Дипломатические усилия
Генрих V был королем Англии всего несколько недель, когда во Франции произошел драматический поворот событий. Непрочный мир, существовавший между арманьяками и бургундцами с осени прошлого года, взорвался насилием толпы, которое станет отличительной чертой Французской революции 1790-х годов. 28 апреля 1413 года парижский сброд ворвался во дворец дофина, Отель де Гиень, одолел его охрану и захватил самого дофина. Вскоре после этого та же участь постигла его родителей, а король, опять же в сцене, поразительно напоминающей 1790-е годы, был вынужден надеть революционный символ — белый колпак.[97]

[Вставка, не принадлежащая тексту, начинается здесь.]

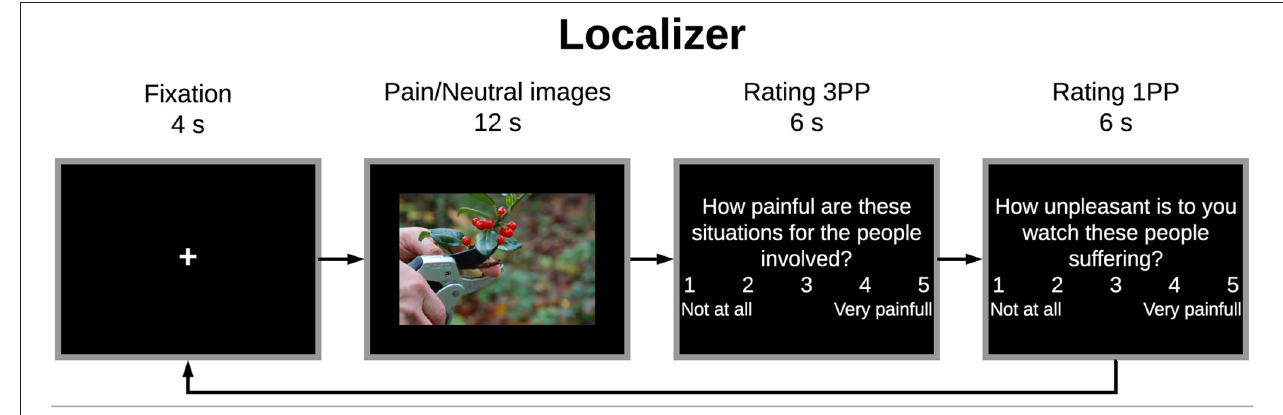
FIGURE 3 | Protocol scheme for each trial of the localizer run: trial started with a fixation cross (4s) followed by a set of 7 painful or neutral images (12s)—alternated between trials, ending with two behavioral ratings regarding empathy for the pain of the other (rating “third-person” perspective − 3PP) and personal distress (rating “first-person” perspective − 1PP) (6s per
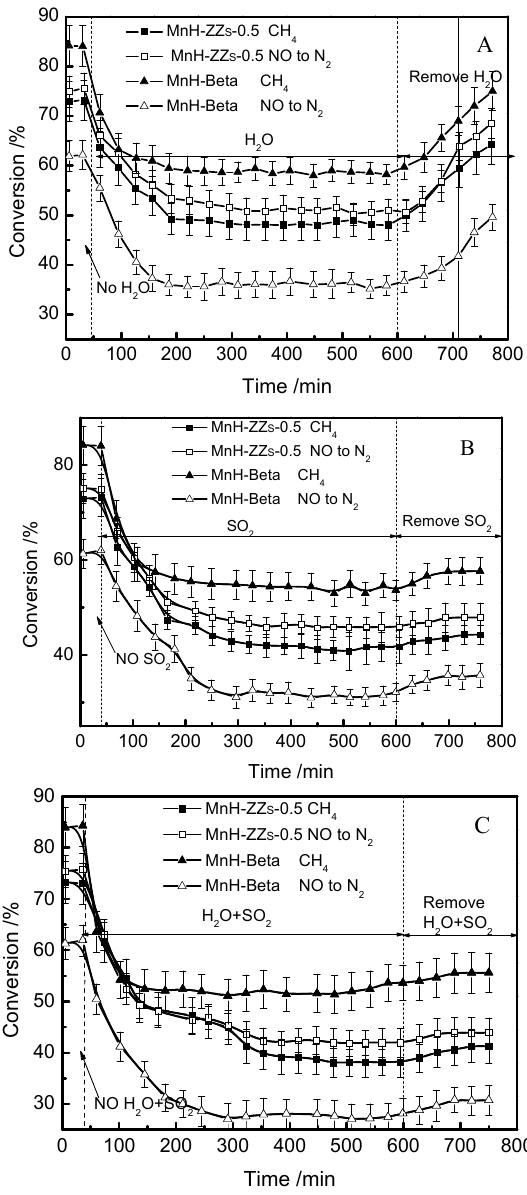
Figure 4. E ff ect of ( A ) water vapor, ( B ) SO 2 and ( C ) H 2 O + SO 2 on the CH 4 -SCR activity over MnH-ZZs-0.5 and MnH-Beta. Reaction condition: NO 2180 ppm, CH 4 2050 ppm, O 2 2%, H 2 O 2% / SO 2 78 ppm GHSV 7500 h − .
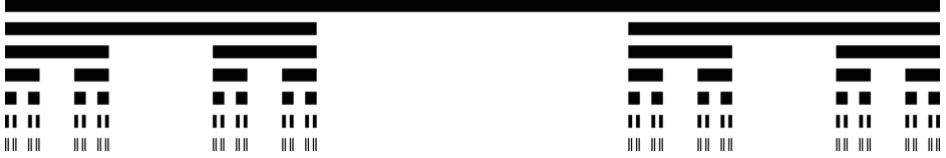
Figure 2. The Cantor Set for six iterations giving ‘fractal dust’ with a fractal dimension of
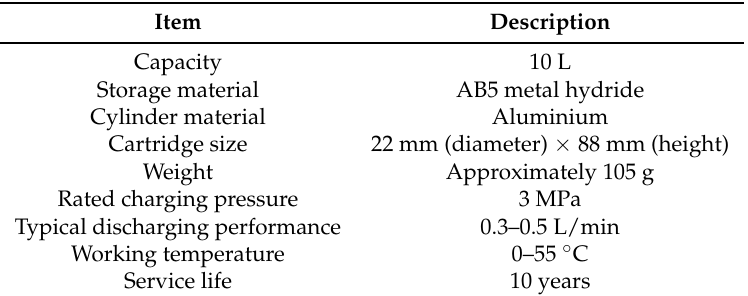
Table 2. Hydrostick Pro metal hydride fuel stick specifications.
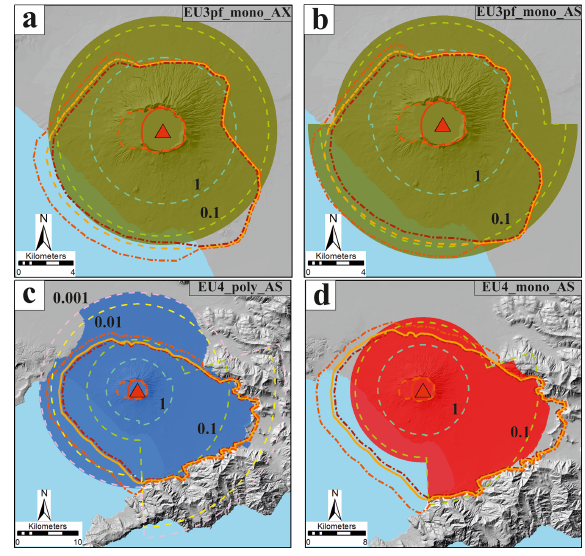
Figure 7. Comparison between simulations (dashed lines) assuming different initial volumetric fractions of solid particles ( ε 0 ) and the actual deposit (solid line) of the (a) EU3pf unit S and (b) EU4b/c unit SE. In (b) , the inset is a magnification of the thicknesses more than 9km from the vent.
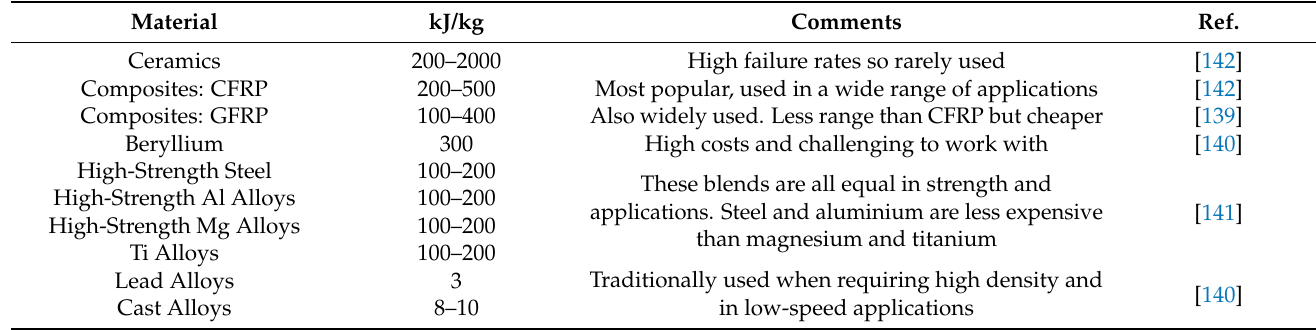
Table 6. Some selected materials for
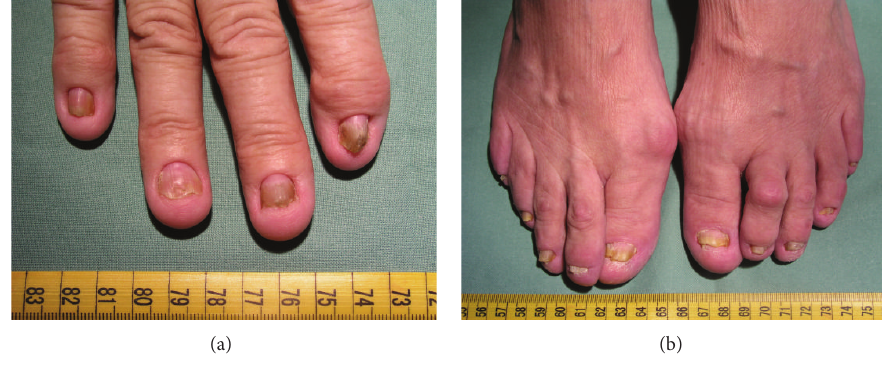
Figure 1: Atrophic changes of fingernails, hands, and feet.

Восстание возглавил некто Симон Кабош, который, как и следовало ожидать, был мясником по профессии. Вскоре выяснилось, что, как и большинство парижан, он был бургундцем по симпатиям. Все арманьяки, занимавшие высокие посты при королевском дворе, включая Эдуарда, герцога Барского, Людовика, герцога Баварского (который был братом королевы), и тринадцать или четырнадцать фрейлин королевы, были брошены в тюрьму. Некоторые из них были убиты, другие казнены, и все были заменены бургундцами. Это было, как холодно заметил один бургундский приверженец, лучшее, что произошло в Париже за последние двадцать лет.[98]
Иоанн Бесстрашный мог спровоцировать эти события, потому что он чувствовал, что теряет контроль над своим шестнадцатилетним зятем-дофином, который проявлял все больше признаков независимости и только что сместил своего канцлера-бургундца . Сделав это он вскоре пожал бурю. Дофин горько возмущался публичным унижением, которое ему пришлось пережить, и решил заключить более прочный союз с арманьяками. А в мае его отец, Карл VI, неожиданно обрел рассудок. Это была лишь временное прояснение сознания короля, но его хватило, чтобы подавить кровавый мятеж кабошьенов и заключить столь же временный мир.[99] К августу стало ясно, что арманьяки с помощью дофина восстанавливают контроль над Парижем. Их эмблема, с надписью "верный путь", стала вновь появляться по всему городу и снова открыто носиться на одежде их сторонников. Дофин приказал арестовать некоторых из самых видных кабошьенов и начал снова заменять бургундских чиновников арманьяками. Перед лицом растущих слухов о том, что сам Иоанн Бесстрашный будет схвачен и отдан под суд за убийство Людовика Орлеанского, герцог решил, что благоразумие — лучшая часть доблести, и бежал во Фландрию. Он сделал это, не испросив разрешения короля на отъезд, как он был обязан сделать, и, как писал его канцлер герцогине с едва скрываемой досадой, "не сообщив ни мне, ни другим своим приближенным, которых он оставил в этом городе, можете себе представить, в какой опасности".[100]
На данный момент арманьяки снова наслаждались сладким вкусом победы. Карл, герцог Орлеанский, триумфально въехал в Париж верхом бок о бок с герцогами Анжуйским и Бурбонским и графом Алансонским. Чуть позже к ним присоединились два гасконца, ставшие занозой в боку англичан в Аквитании, тесть Карла Орлеанского, Бернар, граф Арманьяк, и Карл д'Альбре, который теперь был восстановлен в должности коннетабля Франции. Хотя официально был провозглашен мир, весь Париж был полон вооруженных людей, а все чиновники, назначенные герцогом Бургундским, были смещены и заменены арманьяками.[101]